Time frame: 0, 6 and 12 months
Resilience
Resilience, or the ability to cope with stress in the face of adversity, will be characterized using the Connor-Davidson Resilience Scale (CD-RISC). The CD-RISC scale measures resilience via 25 items on a 5-point scale with scores ranging between 0-100, with higher scores indicating greater resilience.
Time frame: 0, 6 and 12 months
Access to drug-related services
Self-reported access to drug-related services, including opioid substitution therapy, needle exchange, safe injection facility, and drug treatment in the previous six month period will be ascertained from the main Cedar Project questionnaire. Proportions of participants reporting access to these services will be compared in the intervention and control groups. We will also determine if there are differences among treated and control groups in terms of proportion of people who tried to quit in the previous six-month period.
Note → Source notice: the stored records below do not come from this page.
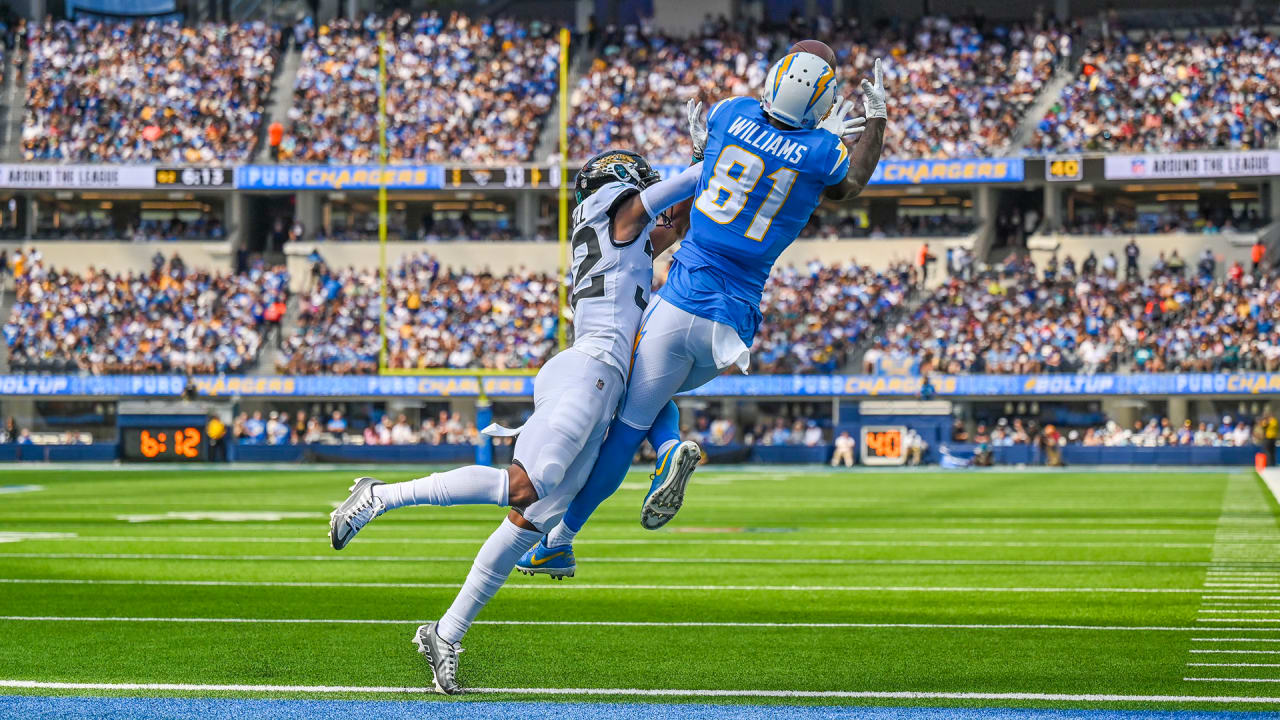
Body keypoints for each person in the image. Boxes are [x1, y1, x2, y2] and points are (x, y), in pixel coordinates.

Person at [326, 149, 699, 695]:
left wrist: (697, 164)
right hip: (589, 370)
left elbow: (678, 221)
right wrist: (716, 153)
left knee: (533, 519)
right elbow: (663, 203)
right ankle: (381, 495)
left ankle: (446, 633)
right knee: (523, 484)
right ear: (617, 184)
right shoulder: (610, 213)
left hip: (602, 380)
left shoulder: (628, 234)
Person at [519, 44, 887, 574]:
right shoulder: (820, 153)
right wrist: (874, 120)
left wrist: (699, 155)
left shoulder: (728, 115)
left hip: (681, 300)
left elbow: (698, 192)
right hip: (734, 323)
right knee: (647, 398)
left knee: (627, 422)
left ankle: (562, 536)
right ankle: (661, 450)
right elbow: (849, 183)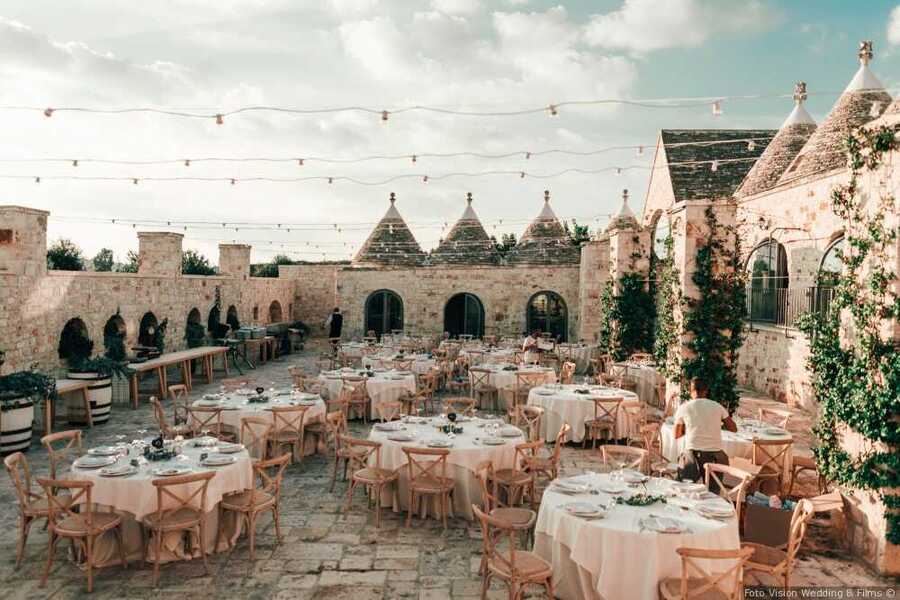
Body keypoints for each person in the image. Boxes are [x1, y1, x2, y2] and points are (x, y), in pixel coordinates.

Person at [673, 379, 737, 489]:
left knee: (685, 488)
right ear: (706, 391)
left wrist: (690, 429)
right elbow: (733, 428)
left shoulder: (684, 407)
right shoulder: (717, 406)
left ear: (690, 391)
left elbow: (676, 435)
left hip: (692, 456)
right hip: (716, 456)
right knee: (713, 491)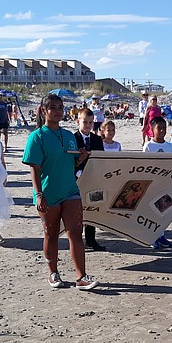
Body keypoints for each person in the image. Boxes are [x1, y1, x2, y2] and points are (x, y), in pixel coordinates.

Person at [22, 94, 98, 290]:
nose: (58, 111)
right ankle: (53, 273)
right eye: (53, 107)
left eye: (60, 107)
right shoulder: (36, 137)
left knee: (75, 233)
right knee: (52, 235)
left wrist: (80, 159)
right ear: (44, 110)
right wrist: (38, 194)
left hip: (70, 190)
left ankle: (81, 277)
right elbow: (35, 169)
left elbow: (72, 163)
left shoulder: (69, 136)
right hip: (48, 193)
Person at [75, 108, 107, 252]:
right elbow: (70, 160)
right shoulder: (73, 138)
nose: (88, 125)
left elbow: (101, 159)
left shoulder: (97, 139)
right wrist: (79, 171)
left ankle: (90, 240)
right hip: (76, 178)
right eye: (85, 122)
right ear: (78, 122)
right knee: (77, 210)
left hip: (94, 178)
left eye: (90, 122)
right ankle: (76, 240)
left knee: (92, 208)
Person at [143, 116, 172, 250]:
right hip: (153, 184)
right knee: (152, 210)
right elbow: (144, 165)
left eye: (164, 128)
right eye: (159, 128)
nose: (161, 131)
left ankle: (161, 235)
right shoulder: (149, 146)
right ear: (152, 129)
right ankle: (151, 237)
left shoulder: (169, 146)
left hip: (165, 183)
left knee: (164, 210)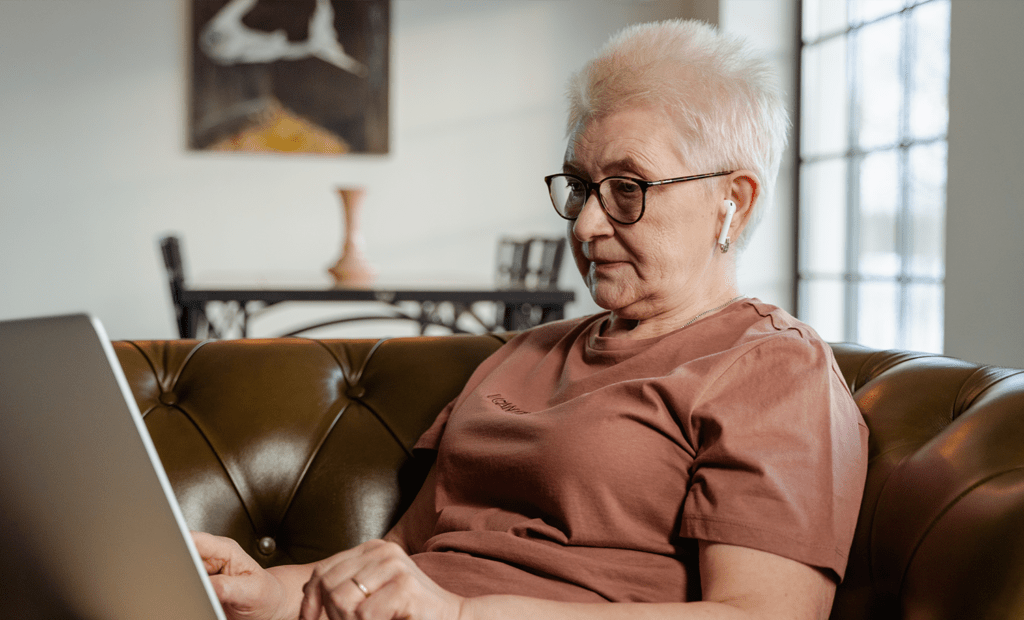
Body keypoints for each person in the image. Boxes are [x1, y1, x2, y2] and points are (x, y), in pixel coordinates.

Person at [194, 18, 868, 620]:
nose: (586, 223)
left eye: (627, 189)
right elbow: (398, 555)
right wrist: (271, 592)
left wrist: (457, 613)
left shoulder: (771, 365)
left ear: (735, 202)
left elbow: (766, 614)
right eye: (579, 187)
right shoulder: (525, 353)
Time frame: 0, 6 and 12 months
Connection to culture
Connection to Indigenous culture has been hypothesized as a key protective factor for young Indigenous people who use drugs. It will be assessed using two dichotomous variables that measure cultural activity in the prior six-month period including: (1) Self-reported participation in traditional ceremonies (including: potlatch, feast, fast, burning ceremony, washing ceremony, naming ceremony, big/smoke house, rights of passage, smudge, dances, or any other traditional Indigenous ceremony); (2) frequently living by traditional culture (never/rarely vs. often/always). These variables were defined by Earl Henderson (Cree-Métis) and Violet Bozoki (Lheidli T'enneh Nation) who are Indigenous Elders, traditional knowledge keepers, and members of the Cedar Project Partnership.
Time frame: 0, 6 and 12 months
Psychological distress
The Symptom Checklist-90-R (SCL-90-R) is a 90-item self-reported symptom inventory that measures the severity of nine dimensions of psychological distress in the past three months scored on a five-point Likert scale (from not at all to extremely). Participants' SCL-90-R scores will be transformed into an average Global Severity Index ranging between 0-1.5, providing a single average measure that profiles overall degree of psychological distress.